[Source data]
/---

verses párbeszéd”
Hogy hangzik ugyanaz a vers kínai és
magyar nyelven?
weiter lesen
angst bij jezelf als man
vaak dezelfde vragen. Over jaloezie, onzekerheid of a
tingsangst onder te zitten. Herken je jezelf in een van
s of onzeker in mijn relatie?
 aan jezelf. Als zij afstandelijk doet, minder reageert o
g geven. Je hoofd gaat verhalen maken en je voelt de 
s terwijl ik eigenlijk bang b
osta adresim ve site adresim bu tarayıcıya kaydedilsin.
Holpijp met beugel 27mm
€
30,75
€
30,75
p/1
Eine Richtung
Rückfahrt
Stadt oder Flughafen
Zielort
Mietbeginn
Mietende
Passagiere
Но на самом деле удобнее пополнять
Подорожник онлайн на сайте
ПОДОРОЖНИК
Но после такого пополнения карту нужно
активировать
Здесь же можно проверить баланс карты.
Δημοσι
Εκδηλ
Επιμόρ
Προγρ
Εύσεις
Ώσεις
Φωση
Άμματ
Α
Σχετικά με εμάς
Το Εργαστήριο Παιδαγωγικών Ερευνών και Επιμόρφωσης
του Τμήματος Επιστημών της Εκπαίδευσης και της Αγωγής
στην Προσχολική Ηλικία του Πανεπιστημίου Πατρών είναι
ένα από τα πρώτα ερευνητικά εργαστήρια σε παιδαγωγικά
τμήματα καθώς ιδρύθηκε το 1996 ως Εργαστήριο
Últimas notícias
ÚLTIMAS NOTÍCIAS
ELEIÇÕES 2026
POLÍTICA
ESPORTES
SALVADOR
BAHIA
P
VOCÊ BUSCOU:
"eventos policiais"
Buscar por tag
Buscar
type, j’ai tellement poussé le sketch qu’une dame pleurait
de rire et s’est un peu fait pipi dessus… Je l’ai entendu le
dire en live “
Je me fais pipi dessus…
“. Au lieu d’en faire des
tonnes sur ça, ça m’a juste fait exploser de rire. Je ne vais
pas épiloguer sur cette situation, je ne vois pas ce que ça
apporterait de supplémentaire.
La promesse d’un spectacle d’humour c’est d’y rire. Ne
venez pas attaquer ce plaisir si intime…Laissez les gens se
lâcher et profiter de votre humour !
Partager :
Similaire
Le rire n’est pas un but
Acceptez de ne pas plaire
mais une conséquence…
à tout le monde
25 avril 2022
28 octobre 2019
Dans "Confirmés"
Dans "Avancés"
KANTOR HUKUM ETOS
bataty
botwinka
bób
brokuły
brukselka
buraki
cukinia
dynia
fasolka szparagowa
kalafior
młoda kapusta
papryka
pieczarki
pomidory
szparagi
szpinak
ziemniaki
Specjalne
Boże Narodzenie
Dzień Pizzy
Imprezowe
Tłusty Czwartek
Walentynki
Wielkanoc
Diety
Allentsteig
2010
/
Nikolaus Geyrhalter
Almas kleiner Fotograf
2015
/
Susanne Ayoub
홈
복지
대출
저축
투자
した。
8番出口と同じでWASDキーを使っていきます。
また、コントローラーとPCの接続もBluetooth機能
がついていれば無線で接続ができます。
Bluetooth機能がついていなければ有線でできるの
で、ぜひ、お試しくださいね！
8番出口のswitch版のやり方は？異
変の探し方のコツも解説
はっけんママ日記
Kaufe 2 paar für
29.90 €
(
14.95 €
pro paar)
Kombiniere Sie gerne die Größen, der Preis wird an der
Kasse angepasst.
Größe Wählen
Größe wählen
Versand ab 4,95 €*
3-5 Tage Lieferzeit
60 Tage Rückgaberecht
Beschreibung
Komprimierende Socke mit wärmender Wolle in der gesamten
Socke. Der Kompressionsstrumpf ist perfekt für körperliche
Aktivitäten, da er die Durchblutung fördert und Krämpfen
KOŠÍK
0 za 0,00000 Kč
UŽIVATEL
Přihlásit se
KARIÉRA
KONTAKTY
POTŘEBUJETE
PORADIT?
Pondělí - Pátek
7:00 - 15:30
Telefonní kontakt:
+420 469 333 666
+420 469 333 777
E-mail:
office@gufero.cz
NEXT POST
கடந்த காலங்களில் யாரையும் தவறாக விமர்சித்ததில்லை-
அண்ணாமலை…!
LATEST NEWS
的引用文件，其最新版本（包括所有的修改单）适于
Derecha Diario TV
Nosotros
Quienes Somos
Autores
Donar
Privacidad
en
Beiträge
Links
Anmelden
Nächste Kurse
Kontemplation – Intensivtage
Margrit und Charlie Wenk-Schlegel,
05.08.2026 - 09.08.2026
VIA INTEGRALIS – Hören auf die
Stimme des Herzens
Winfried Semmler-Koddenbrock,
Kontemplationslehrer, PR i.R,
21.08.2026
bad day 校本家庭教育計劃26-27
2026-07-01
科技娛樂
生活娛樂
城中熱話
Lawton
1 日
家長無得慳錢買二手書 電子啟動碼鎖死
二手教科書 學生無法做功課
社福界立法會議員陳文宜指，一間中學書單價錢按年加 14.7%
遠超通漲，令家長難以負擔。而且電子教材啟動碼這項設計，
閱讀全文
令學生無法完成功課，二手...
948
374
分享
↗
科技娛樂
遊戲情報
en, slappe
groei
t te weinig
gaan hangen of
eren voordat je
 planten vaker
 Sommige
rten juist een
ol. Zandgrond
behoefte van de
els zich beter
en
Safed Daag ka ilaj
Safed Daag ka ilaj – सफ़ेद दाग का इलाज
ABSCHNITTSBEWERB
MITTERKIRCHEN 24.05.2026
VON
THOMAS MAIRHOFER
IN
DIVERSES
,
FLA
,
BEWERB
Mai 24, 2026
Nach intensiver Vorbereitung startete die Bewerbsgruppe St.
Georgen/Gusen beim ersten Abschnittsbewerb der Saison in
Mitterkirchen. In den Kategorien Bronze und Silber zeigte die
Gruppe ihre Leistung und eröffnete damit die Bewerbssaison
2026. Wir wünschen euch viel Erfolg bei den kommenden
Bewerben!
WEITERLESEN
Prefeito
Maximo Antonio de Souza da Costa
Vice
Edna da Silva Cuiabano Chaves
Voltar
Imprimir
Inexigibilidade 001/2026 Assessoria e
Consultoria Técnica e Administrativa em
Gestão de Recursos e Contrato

\---

◆ **TASK DIRECTIONS**:
Rewrite the listing with "Zielort" changed to "Reiseziel" wherever it occurs, keeping every other line the same.

◆ **ANSWER TO THIS TASK**:
verses párbeszéd”
Hogy hangzik ugyanaz a vers kínai és
magyar nyelven?
weiter lesen
angst bij jezelf als man
vaak dezelfde vragen. Over jaloezie, onzekerheid of a
tingsangst onder te zitten. Herken je jezelf in een van
s of onzeker in mijn relatie?
 aan jezelf. Als zij afstandelijk doet, minder reageert o
g geven. Je hoofd gaat verhalen maken en je voelt de 
s terwijl ik eigenlijk bang b
osta adresim ve site adresim bu tarayıcıya kaydedilsin.
Holpijp met beugel 27mm
€
30,75
€
30,75
p/1
Eine Richtung
Rückfahrt
Stadt oder Flughafen
Reiseziel
Mietbeginn
Mietende
Passagiere
Но на самом деле удобнее пополнять
Подорожник онлайн на сайте
ПОДОРОЖНИК
Но после такого пополнения карту нужно
активировать
Здесь же можно проверить баланс карты.
Δημοσι
Εκδηλ
Επιμόρ
Προγρ
Εύσεις
Ώσεις
Φωση
Άμματ
Α
Σχετικά με εμάς
Το Εργαστήριο Παιδαγωγικών Ερευνών και Επιμόρφωσης
του Τμήματος Επιστημών της Εκπαίδευσης και της Αγωγής
στην Προσχολική Ηλικία του Πανεπιστημίου Πατρών είναι
ένα από τα πρώτα ερευνητικά εργαστήρια σε παιδαγωγικά
τμήματα καθώς ιδρύθηκε το 1996 ως Εργαστήριο
Últimas notícias
ÚLTIMAS NOTÍCIAS
ELEIÇÕES 2026
POLÍTICA
ESPORTES
SALVADOR
BAHIA
P
VOCÊ BUSCOU:
"eventos policiais"
Buscar por tag
Buscar
type, j’ai tellement poussé le sketch qu’une dame pleurait
de rire et s’est un peu fait pipi dessus… Je l’ai entendu le
dire en live “
Je me fais pipi dessus…
“. Au lieu d’en faire des
tonnes sur ça, ça m’a juste fait exploser de rire. Je ne vais
pas épiloguer sur cette situation, je ne vois pas ce que ça
apporterait de supplémentaire.
La promesse d’un spectacle d’humour c’est d’y rire. Ne
venez pas attaquer ce plaisir si intime…Laissez les gens se
lâcher et profiter de votre humour !
Partager :
Similaire
Le rire n’est pas un but
Acceptez de ne pas plaire
mais une conséquence…
à tout le monde
25 avril 2022
28 octobre 2019
Dans "Confirmés"
Dans "Avancés"
KANTOR HUKUM ETOS
bataty
botwinka
bób
brokuły
brukselka
buraki
cukinia
dynia
fasolka szparagowa
kalafior
młoda kapusta
papryka
pieczarki
pomidory
szparagi
szpinak
ziemniaki
Specjalne
Boże Narodzenie
Dzień Pizzy
Imprezowe
Tłusty Czwartek
Walentynki
Wielkanoc
Diety
Allentsteig
2010
/
Nikolaus Geyrhalter
Almas kleiner Fotograf
2015
/
Susanne Ayoub
홈
복지
대출
저축
투자
した。
8番出口と同じでWASDキーを使っていきます。
また、コントローラーとPCの接続もBluetooth機能
がついていれば無線で接続ができます。
Bluetooth機能がついていなければ有線でできるの
で、ぜひ、お試しくださいね！
8番出口のswitch版のやり方は？異
変の探し方のコツも解説
はっけんママ日記
Kaufe 2 paar für
29.90 €
(
14.95 €
pro paar)
Kombiniere Sie gerne die Größen, der Preis wird an der
Kasse angepasst.
Größe Wählen
Größe wählen
Versand ab 4,95 €*
3-5 Tage Lieferzeit
60 Tage Rückgaberecht
Beschreibung
Komprimierende Socke mit wärmender Wolle in der gesamten
Socke. Der Kompressionsstrumpf ist perfekt für körperliche
Aktivitäten, da er die Durchblutung fördert und Krämpfen
KOŠÍK
0 za 0,00000 Kč
UŽIVATEL
Přihlásit se
KARIÉRA
KONTAKTY
POTŘEBUJETE
PORADIT?
Pondělí - Pátek
7:00 - 15:30
Telefonní kontakt:
+420 469 333 666
+420 469 333 777
E-mail:
office@gufero.cz
NEXT POST
கடந்த காலங்களில் யாரையும் தவறாக விமர்சித்ததில்லை-
அண்ணாமலை…!
LATEST NEWS
的引用文件，其最新版本（包括所有的修改单）适于
Derecha Diario TV
Nosotros
Quienes Somos
Autores
Donar
Privacidad
en
Beiträge
Links
Anmelden
Nächste Kurse
Kontemplation – Intensivtage
Margrit und Charlie Wenk-Schlegel,
05.08.2026 - 09.08.2026
VIA INTEGRALIS – Hören auf die
Stimme des Herzens
Winfried Semmler-Koddenbrock,
Kontemplationslehrer, PR i.R,
21.08.2026
bad day 校本家庭教育計劃26-27
2026-07-01
科技娛樂
生活娛樂
城中熱話
Lawton
1 日
家長無得慳錢買二手書 電子啟動碼鎖死
二手教科書 學生無法做功課
社福界立法會議員陳文宜指，一間中學書單價錢按年加 14.7%
遠超通漲，令家長難以負擔。而且電子教材啟動碼這項設計，
閱讀全文
令學生無法完成功課，二手...
948
374
分享
↗
科技娛樂
遊戲情報
en, slappe
groei
t te weinig
gaan hangen of
eren voordat je
 planten vaker
 Sommige
rten juist een
ol. Zandgrond
behoefte van de
els zich beter
en
Safed Daag ka ilaj
Safed Daag ka ilaj – सफ़ेद दाग का इलाज
ABSCHNITTSBEWERB
MITTERKIRCHEN 24.05.2026
VON
THOMAS MAIRHOFER
IN
DIVERSES
,
FLA
,
BEWERB
Mai 24, 2026
Nach intensiver Vorbereitung startete die Bewerbsgruppe St.
Georgen/Gusen beim ersten Abschnittsbewerb der Saison in
Mitterkirchen. In den Kategorien Bronze und Silber zeigte die
Gruppe ihre Leistung und eröffnete damit die Bewerbssaison
2026. Wir wünschen euch viel Erfolg bei den kommenden
Bewerben!
WEITERLESEN
Prefeito
Maximo Antonio de Souza da Costa
Vice
Edna da Silva Cuiabano Chaves
Voltar
Imprimir
Inexigibilidade 001/2026 Assessoria e
Consultoria Técnica e Administrativa em
Gestão de Recursos e Contrato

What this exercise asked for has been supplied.